1. Define the GDExtension node

Rust
#[derive(GodotClass)]
#[class(base=Node)]
struct SignalFishNode {
    base: Base<Node>,
    client: Option<SignalFishPollingClient<EmscriptenWebSocketTransport>>,
}

The client field is Option because the transport connection is established in ready(), not at construction time. The generic parameter EmscriptenWebSocketTransport satisfies the Transport bound.

2. Connect in ready()

Rust
fn ready(&mut self) {
    let transport = EmscriptenWebSocketTransport::connect("wss://server/ws")
        .expect("WebSocket creation failed");
    let config = SignalFishConfig::new("mb_app_abc123");
    self.client = Some(SignalFishPollingClient::new(transport, config));
}

EmscriptenWebSocketTransport::connect is synchronous — no .await needed.

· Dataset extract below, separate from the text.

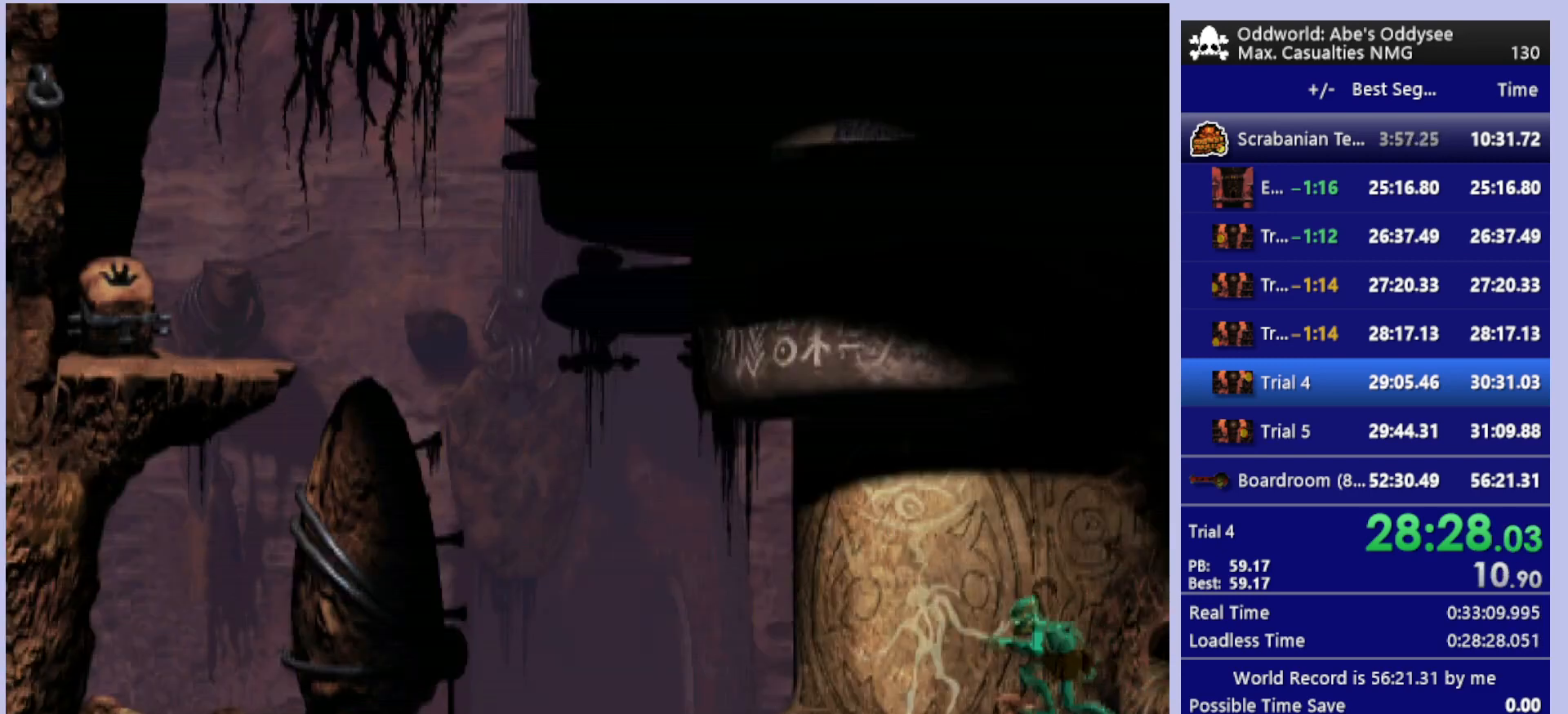
{"buttons": ["R1", "DPAD_LEFT"], "left_stick": "center", "events": []}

The polling client constructor queues an Authenticate message automatically.

3. Poll in process()

Rust
fn process(&mut self, _delta: f64) {
    let Some(client) = &mut self.client else { return };
    for event in client.poll() {
        // handle events
    }
}

Godot calls _process once per frame. poll() drains incoming messages, flushes outgoing commands, and returns all events as a Vec<SignalFishEvent>. When idle, poll() returns an empty vec — it is designed to be cheap.

4. Build for web export

Bash
cargo +nightly build -Zbuild-std \
    --target wasm32-unknown-emscripten \
    --no-default-features \
    --features transport-websocket-emscripten \
    --release

The resulting .wasm file is used by Godot's HTML5 export template.